PDF IFilter and Indexing Service don't see eye to eye on Windows XP. If querying indexed PDF yields empty sets, give this a try:
In the Computer Management window (right-click My Computer and select Manage), right-click Services and Applications Indexing Service and select Stop.
Open the Registry Editor (Start Run . . . Open: regedit OK).
Select HKEY_CLASSES_ROOT and then search for pdffilt.dll in the registry data (Edit Find . . . Find what: pdffilt.dll Look at: Data Find Next).
You should hit upon an InprocServer32 key that references pdffilt.dll and specifies its ThreadingModel. Double-click the ThreadingModel and change it from Apartment to Both.

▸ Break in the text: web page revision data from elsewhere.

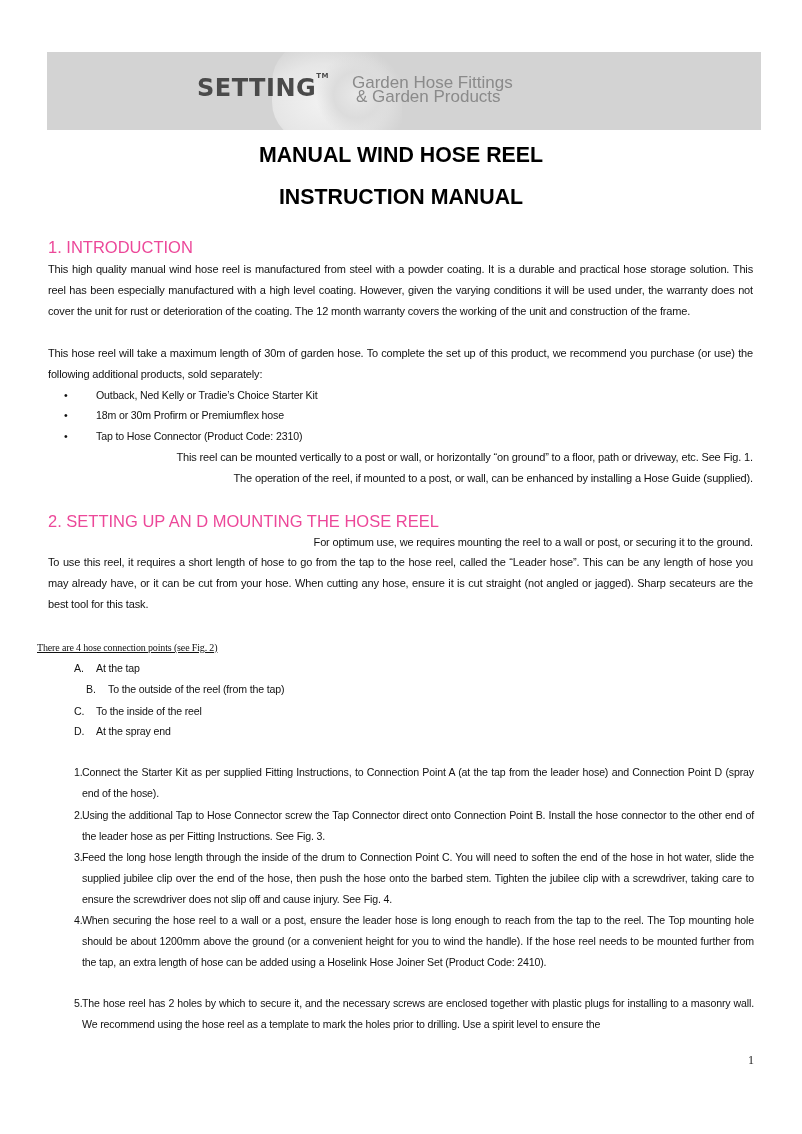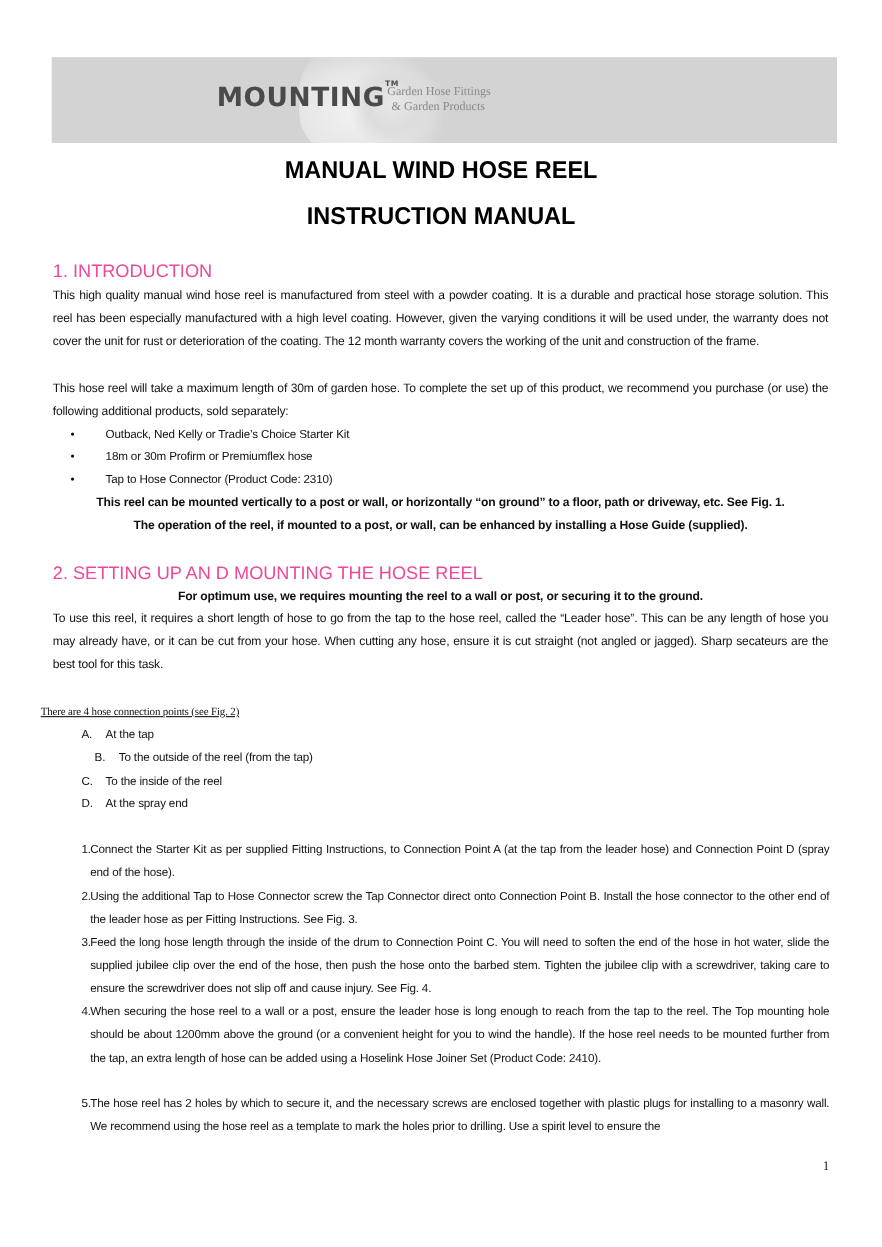--- a/index.html
+++ b/index.html
@@ -18,40 +18,40 @@
     background: radial-gradient(circle at 50% 55%, #e8e8e8 0%, #dcdcdc 40%, rgba(211,211,211,0) 70%);
   }
   .banner .logo {
     position: absolute; left: 150px; top: 22px;
     font-family: "DejaVu Sans", sans-serif; font-weight: bold; font-size: 24px;
     color: #4a4a4a; letter-spacing: 0.5px;
   }
   .banner .logo sup { font-size: 7px; vertical-align: top; position: relative; top: -2px; }
   .banner .tagline {
     position: absolute; left: 305px; top: 24px;
-    font-family: Liberation Serif, serif; font-size: 11px; color: #8a8a8a; line-height: 14px;
+    font-family: Liberation Sans, sans-serif; font-size: 17px; color: #8a8a8a; line-height: 14px;
   }
   .banner .tagline span { display: block; }
   .banner .tagline span.l2 { padding-left: 4px; }
 
   .title {
     position: absolute; left: 0; width: 802px; text-align: center;
     font-family: "Liberation Sans", sans-serif; font-weight: bold; font-size: 22px; color: #000;
     transform: scaleX(0.97);
   }
   .h2 {
     position: absolute; left: 48px;
     font-family: "Liberation Sans", sans-serif; font-weight: normal; font-size: 16.5px; color: #ec4899;
   }
   .p {
     position: absolute; left: 48px; width: 705px;
     font-family: "Liberation Sans", sans-serif; font-size: 11px; line-height: 21px; color: #111;
     text-align: justify; letter-spacing: -0.15px;
   }
-  .p.nojust { text-align: center; font-weight: bold; }
+  .p.nojust { text-align: right; }
   .bul {
     position: absolute; left: 64px;
     font-family: Liberation Sans, sans-serif; font-size: 10.6px; color: #111; letter-spacing: -0.15px;
   }
   .bul .dot { display: inline-block; width: 32px; }
   .ul-line {
     position: absolute; left: 37px;
     font-family: Liberation Serif, serif; font-size: 10px; color: #111; text-decoration: underline;
     letter-spacing: -0.15px;
   }
@@ -71,21 +71,21 @@
     position: absolute; left: 748px; top: 1053px;
     font-family: "Liberation Serif", serif; font-size: 12px; color: #222;
   }
 </style>
 </head>
 <body>
 
 <div class="banner">
   <div class="swoosh"></div>
   <div class="flower"></div>
-  <div class="logo"><span>MOUNTING</span><sup>TM</sup></div>
+  <div class="logo"><span>SETTING</span><sup>TM</sup></div>
   <div class="tagline">
     <span>Garden Hose Fittings</span>
     <span class="l2">&amp; Garden Products</span>
   </div>
 </div>
 
 <div class="title" style="top:142px;">MANUAL WIND HOSE REEL</div>
 <div class="title" style="top:184px;">INSTRUCTION MANUAL</div>
 
 <div class="h2" style="top:238px;">1. INTRODUCTION</div>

Select HKEY_LOCAL_MACHINE\SYSTEM\CurrentControlSet\Control\ContentIndex and double-click the DLLsToRegister key to edit it.
In the list of DLLs, delete the following line:
C:\Program Files\Adobe\PDF IFilter 5.0\PDFFilt.dll
Click OK, and then close the Registry Editor.
Start the Indexing Service back up (right-click Services and Applications Indexing Service and select Start).
Rescan your test catalog. Do this by opening the catalog's Directories node, right-clicking your test directory, and selecting All Tasks Rescan (Full).
Wait for rescan to complete.
Your test query should now work, as shown in Figure 2-10.
|
When searching PDFs by selecting Start Search For Files and Folders, don't search for Documents. Search All Files and Folders instead. The Documents search overlooks PDFs.
If you indexed a specific folder instead of an entire drive, that folder (or one of its subfolders) must be given in the Look In: field when using Start Search For Files and Folders. Otherwise, the index won't be consulted; an unindexed search will be performed instead, even within the indexed folder. Set the Look In: field to a specific folder by clicking the drop-down box and selecting Browse . . . , as demonstrated in Figure 2-11.
When searching within an indexed folder, you can use advanced search terms (e.g., @DocTitle Contains "earnings"). Consult the Indexing Service online documentation, described earlier, for details.
Using the older Windows search tool on PDF still can be useful, even if it doesn't access the full text of your document. If the PDF documents are not encrypted, their metadata (Title, Author, etc.) and bookmarks are visible to the search tool as plain text. PDF shortcut titles [Hack #17] also are searched.